◆ EXERCISE AIM: Extract each row below that contains the string "fill". Treat uppercase and lowercase letters as different.

(Raw records)
--- --- ---

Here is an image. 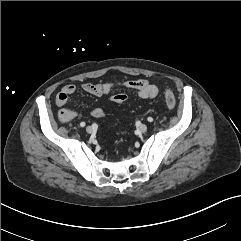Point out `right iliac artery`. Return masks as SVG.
Returning a JSON list of instances; mask_svg holds the SVG:
<instances>
[{
    "label": "right iliac artery",
    "mask_w": 241,
    "mask_h": 241,
    "mask_svg": "<svg viewBox=\"0 0 241 241\" xmlns=\"http://www.w3.org/2000/svg\"><path fill=\"white\" fill-rule=\"evenodd\" d=\"M85 125H86L85 122H81V123H80V126H81V127H84Z\"/></svg>",
    "instance_id": "1"
}]
</instances>
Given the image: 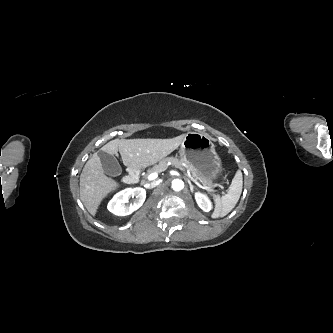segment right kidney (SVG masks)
Instances as JSON below:
<instances>
[{
    "instance_id": "obj_1",
    "label": "right kidney",
    "mask_w": 333,
    "mask_h": 333,
    "mask_svg": "<svg viewBox=\"0 0 333 333\" xmlns=\"http://www.w3.org/2000/svg\"><path fill=\"white\" fill-rule=\"evenodd\" d=\"M131 197L134 198V201L132 204L127 206L126 203ZM145 198V189L141 187L126 188L114 195L108 203V210L118 216L130 215L143 205Z\"/></svg>"
}]
</instances>
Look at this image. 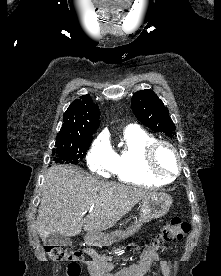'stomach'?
Wrapping results in <instances>:
<instances>
[{"instance_id": "stomach-1", "label": "stomach", "mask_w": 221, "mask_h": 276, "mask_svg": "<svg viewBox=\"0 0 221 276\" xmlns=\"http://www.w3.org/2000/svg\"><path fill=\"white\" fill-rule=\"evenodd\" d=\"M172 197L166 193H153L145 197L141 203L140 219L135 225L125 231H117L113 234H105L102 232L91 233L86 237V243L90 246H108L112 243L125 239L135 234L143 222L151 219L163 217L172 205Z\"/></svg>"}]
</instances>
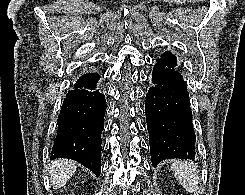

--- --- ---

◆ EXERCISE RESULT:
    "mask_svg": "<svg viewBox=\"0 0 241 241\" xmlns=\"http://www.w3.org/2000/svg\"><path fill=\"white\" fill-rule=\"evenodd\" d=\"M85 125H86L85 122H81V123H80V126H81V127H84Z\"/></svg>",
    "mask_svg": "<svg viewBox=\"0 0 333 333\" xmlns=\"http://www.w3.org/2000/svg\"><path fill=\"white\" fill-rule=\"evenodd\" d=\"M131 197L134 198V201L132 204L127 206L126 203ZM145 198V189L141 187L126 188L114 195L108 203V210L118 216L130 215L143 205Z\"/></svg>"
[{"instance_id": "stomach-1", "label": "stomach", "mask_w": 221, "mask_h": 276, "mask_svg": "<svg viewBox=\"0 0 221 276\" xmlns=\"http://www.w3.org/2000/svg\"><path fill=\"white\" fill-rule=\"evenodd\" d=\"M172 197L166 193H153L145 197L141 203L140 219L135 225L125 231H117L113 234H105L102 232L91 233L86 237V243L90 246H108L112 243L125 239L135 234L143 222L151 219L163 217L172 205Z\"/></svg>"}]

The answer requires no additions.